Oh, we have always known that. But the folk-jazz backdrops of such classics as "Poetry Man" and "Two Fisted Love" were so lilting, her vocals so smoothly paced and languid that the whole mood was intoxicating, almost dreamlike. The early albums -- 1974's Phoebe Snow, 1976's Second Childhood and 1977's It Looks Like Snow -- presented the native New Yorker as an introspective, highly imaginative singer and lyricist. But there were glimmers of let-it-all-go belting on those albums. Columbia, her label at the time, tried to push her in a more acoustic, folksy direction after her first two albums went gold.
But Snow has always sailed wherever the musical winds blow.
She says matter-of-factly, "I think one of the things that got the music industry confused and under the weather right now is that everything has to be categorized. It's killing everything. It always has."
Natural Wonder is not really much of a departure. Snow has explored rock before, namely on her overlooked 1981 album Rock Away. And in concert, she barrels through "Piece of My Heart," the Erma Franklin classic made famous by Janis Joplin. Her voice soars throughout the new CD as the smart, crisp arrangements buoy the vocals. But if you're a fan of the more contemplative, quiet-fire Snow, then Natural Wonder may be a little jarring at first.

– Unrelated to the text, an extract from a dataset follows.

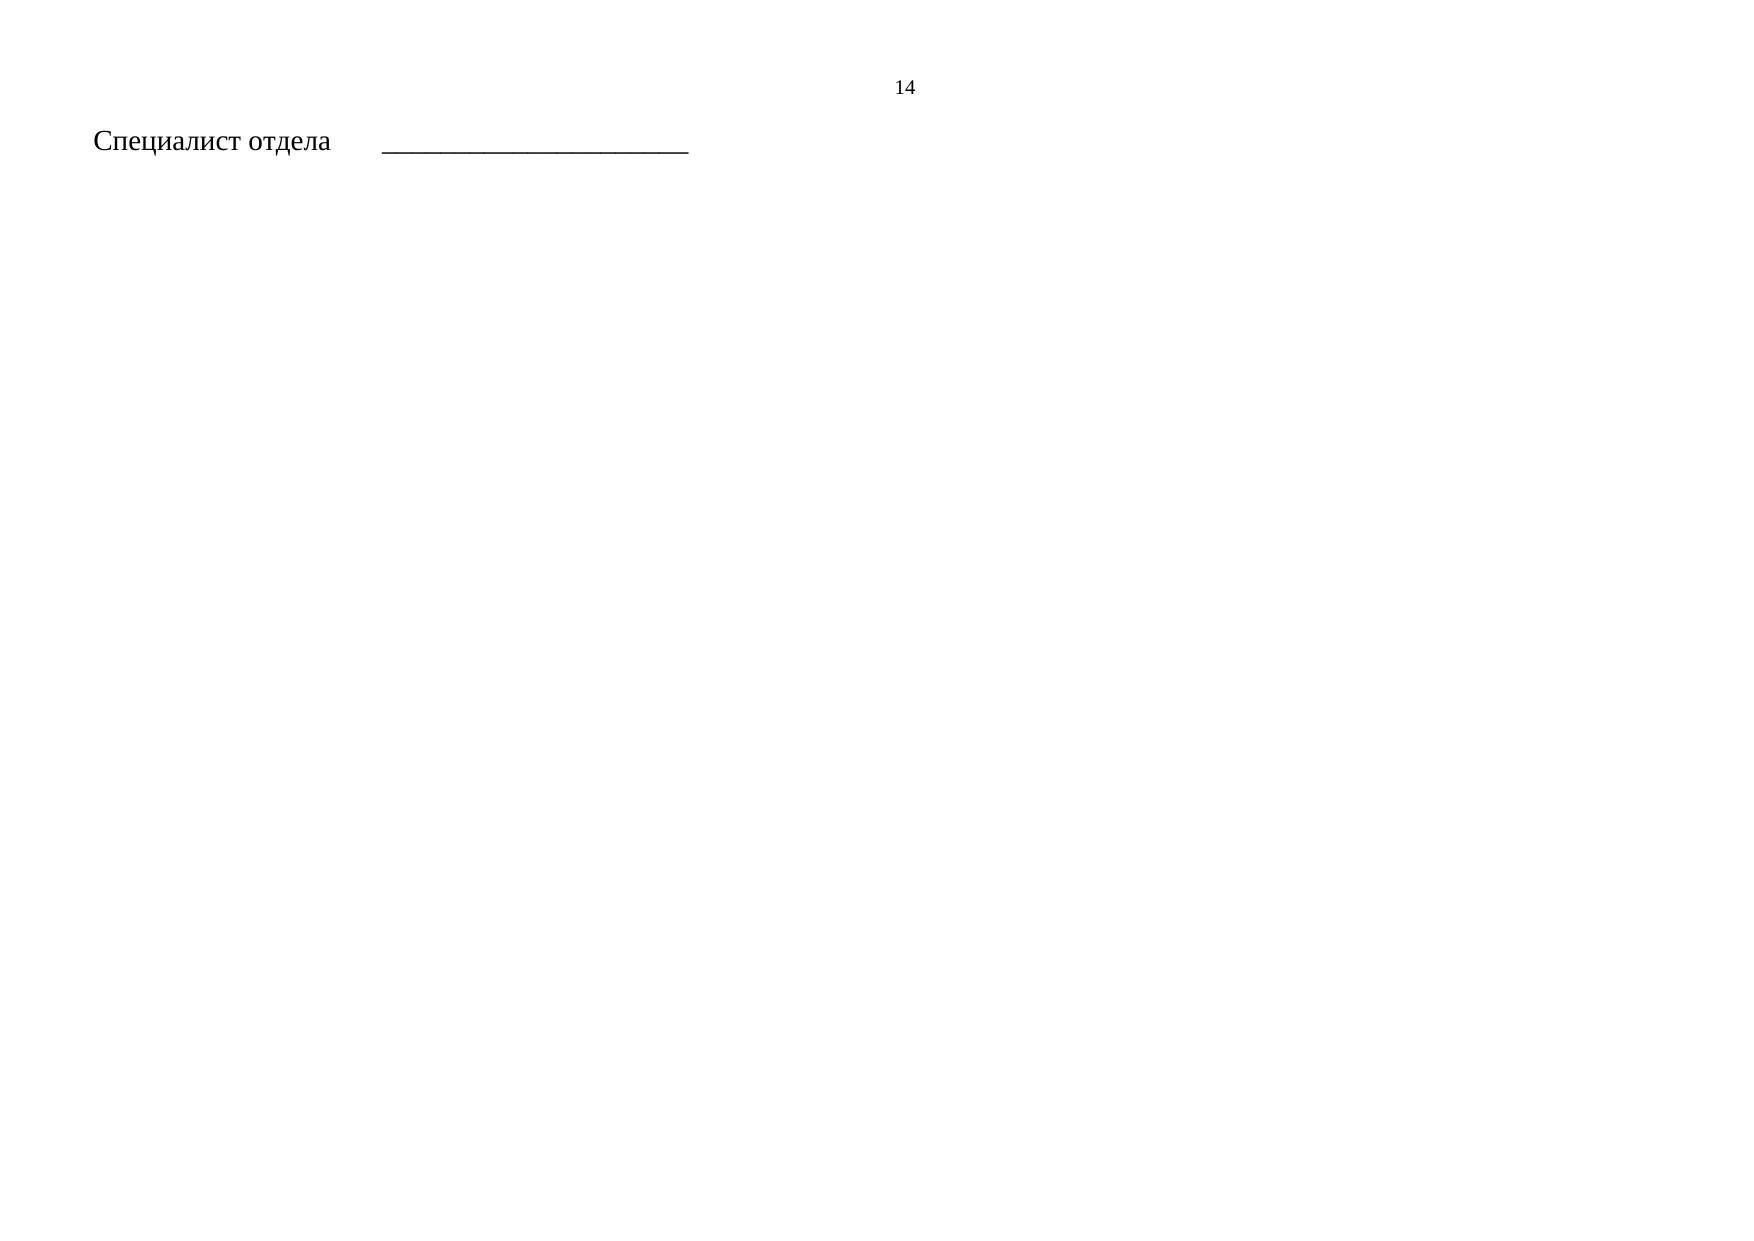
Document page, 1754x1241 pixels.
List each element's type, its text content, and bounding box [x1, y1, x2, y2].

text Специалист отдела _____________________ [93, 123, 1716, 157]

"Because the record has a lot of rock guitars, it's rock, I guess," the artist says. "But the whole attitude with radio is that they won't play it because it's not in one category. This album is really who I am, one part of who I am."
Before Snow became renowned for her elastic contralto and scat vocals, she was Phoebe Laub, a shy girl who was born in New York City but grew up in Teaneck, N.J. As a child, she studied piano but switched to guitar as a teen. Snow filled notebooks with poems, which flowered into songs. And, after overcoming stage fright as a young woman, she performed those songs in Greenwich Village clubs. Her set then, as it does today, sparkled with blues burners, folk ditties and jazz numbers.
Around 1973, fellow singer-songwriter Leon Russell signed Snow to his Shelter label, which issued her self-titled debut the next year. The album was an immediate smash, thanks to the floating Top 10 hit "Poetry Man."
"Radio play lists, then, were not so narrow and rigidly formatted," Snow says. "America as a whole wasn't as corporate. The '70s were a better time in terms of music. Now, today," she says with a chuckle, "it's about who's the most controversial and who's more screwed up than the other."
In 1975, Snow gave birth to her only child, Valerie Rose, who was diagnosed with profound autism. A single mother, Snow devoted much of her time to Valerie and curtailed her travel and recording schedule. After 1976's gold-selling Second Childhood, Snow's subsequent albums found smaller audiences. And the singer receded from view at the start of the '80s. Through the decade and into the '90s, Snow sang commercial jingles and performed live here and there.
Nowadays, Snow is still devoted to her daughter, who's 27. With the new album, the singer plans to tour more. Natural Wonder, though sonically more aggressive than her classic work, is as revealing as anything Snow has done. Authenticity still drives her, as it did Simone, Nyro, Mitchell and other independent singing sisters before her.
"You know, I just get scared sometimes how we're giving up our individuality," Snow says. "I like to think I'm a spiritual person and to have a spiritual belief is very important right now. That's what motivates me. I have to believe that things will be better even if they're not. That's basically what I'm trying to say on the album."